For the past couple years I've been hacking at https://github.com/ecausarano/heron/ (caveat: pet project, no code reviews, buggy and incomplete, I'm not the best developer you've ever met.)
The main idea is to bundle a P2P Kademlia based redundant storage and index with PGP signing. Users sign and publish their papers on the network, build their academic WOT and filter out crackpots and other rubbish by ignoring query results originating outside their peer circle. In their role of peers, users "review and endorse" papers by signing them with their individual key. Over time you get a globally distributed repository where everybody chips in some CPU, network and storage, cannot go down unless the internet implodes, and is legal. At that point journals become pointless and we win! ;)
Contributors very welcome
Of course, not all publishers offer this access, the University library only had deals with some of them, so I do find myself using sci-hub as well; but I try and access things legally first, so that the University and the publisher can see that there is demand for the alumnus access option, and it is being actively used...
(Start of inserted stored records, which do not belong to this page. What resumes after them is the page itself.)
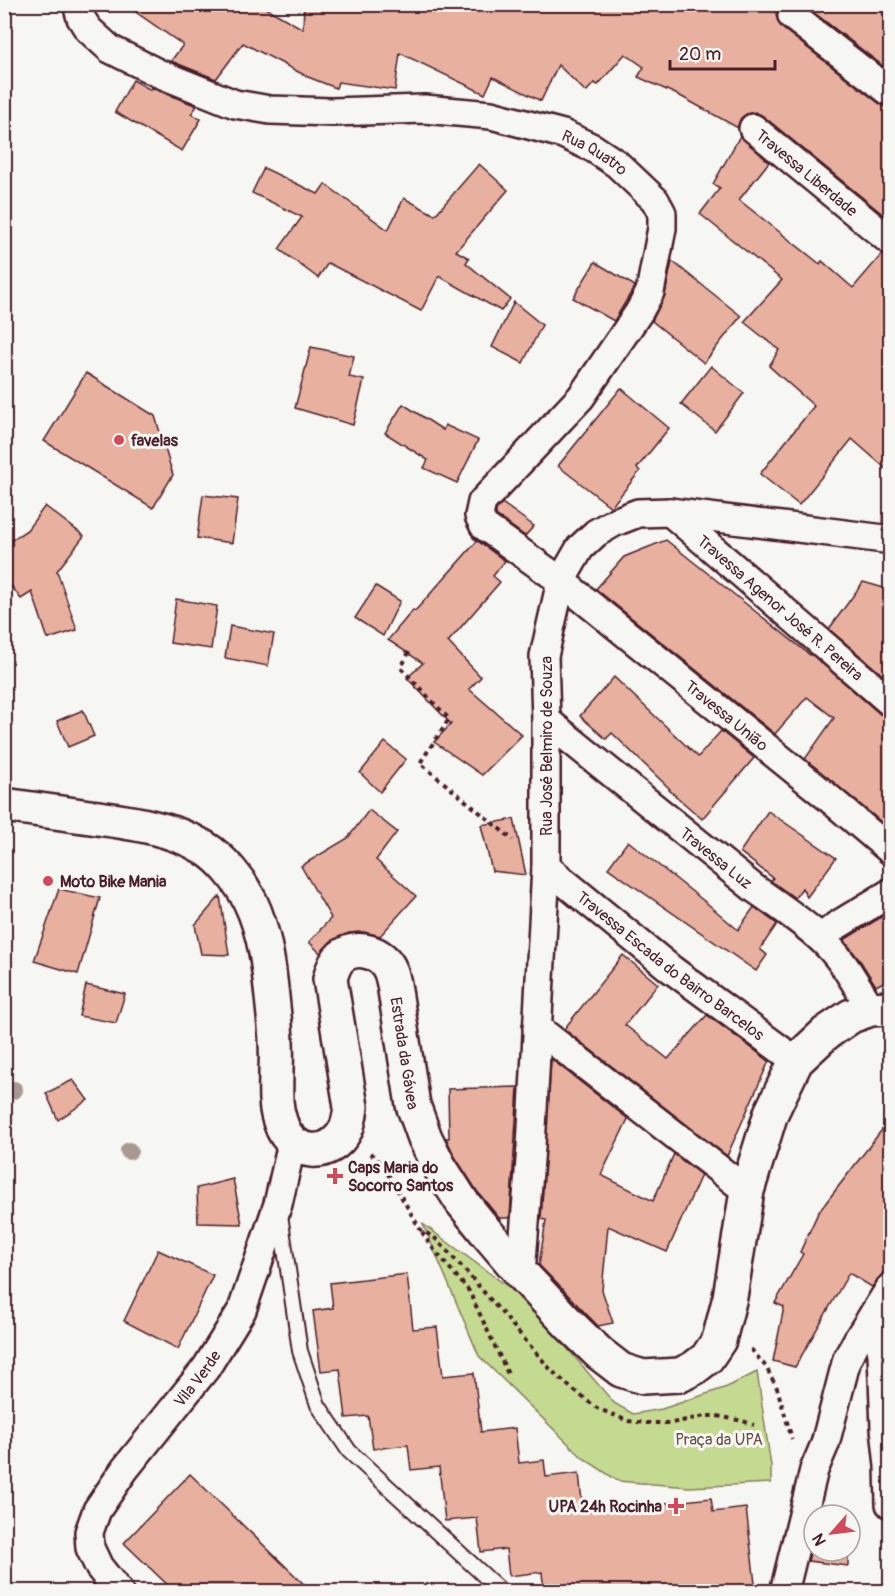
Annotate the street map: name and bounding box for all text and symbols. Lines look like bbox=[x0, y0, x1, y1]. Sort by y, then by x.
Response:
scale bar bbox=[670, 33, 775, 71]
text: 20 m bbox=[679, 43, 721, 66]
street label: Travessa Liberdade bbox=[751, 125, 861, 221]
street label: Rua Quatro bbox=[558, 126, 632, 180]
place label: favelas bbox=[131, 431, 179, 451]
marker: favelas bbox=[112, 433, 126, 447]
street label: Travessa Agenor José R. Pereira bbox=[693, 531, 867, 685]
street label: Rua José Belmiro de Souza bbox=[537, 656, 557, 836]
street label: Travessa União bbox=[681, 676, 772, 756]
street label: Travessa Luz bbox=[675, 823, 756, 894]
place label: Moto Bike Mania bbox=[60, 872, 167, 892]
marker: Moto Bike Mania bbox=[41, 874, 55, 888]
street label: Travessa Escada do Bairro Barcelos bbox=[572, 887, 768, 1045]
street label: Estrada da Gávea bbox=[385, 996, 423, 1113]
place label: Caps Maria do Socorro Santos bbox=[348, 1158, 454, 1196]
marker: Caps Maria do Socorro Santos bbox=[326, 1167, 344, 1185]
street label: Vila Verde bbox=[170, 1347, 226, 1411]
park label: Praça da UPA bbox=[675, 1430, 763, 1450]
place label: UPA 24h Rocinha bbox=[549, 1497, 663, 1517]
marker: UPA 24h Rocinha bbox=[667, 1497, 685, 1515]
north arrow bbox=[802, 1503, 862, 1563]
text: N bbox=[808, 1530, 831, 1549]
I agree that the world would be a better place if research were freely available, but the way Sci-Hub is doing this does not help the process, unless it stresses the system so bad financially that it breaks and is replaced by something else.
I have wondered about the possibility of all articles being hosted freely on sites like arxiv.org with some kind of web of trust rating system: anyone could vote up an article but people in specific fields could choose to view the aggregate rating of respected researchers in their field.
In any case, until a better rating system for researchers emerges, we can't get rid of the journal publishers.
And, last point, ...should we just give up about copyright protection? Any country who wants to advance (Russia, now China) needs to cheat on the WTO, it makes everyone less free and it doesn't work. Even software companies don't rely on copyright anymore - Microsoft sells to OEMs, not to end-users, and selling SAAS helps prevent the code from being published because the BSA approach dosn't work.
Microsoft relies on copyright for that.
Simply, the papers should be made immediately free to the public.
Even if it dies, people won't accept it; that's what I hope.
In any case, scientific writing needs to be out in the open for everyone, including those with a buck to spare, to have access to. Never mind all of the other ridiculous aspects of a publisher making mint on this.
A better idea would be to fund publications yourself (with your own money) and release all of the information for free.
But it takes much more talent, intelligence, and discipline to do something like this, which most people don't have.
Most journals allow you to freely distribute pre-prints, and most researchers I know do this very frequently.
The entire scientific publication environment is quite convoluted but there is a large effort for open publications.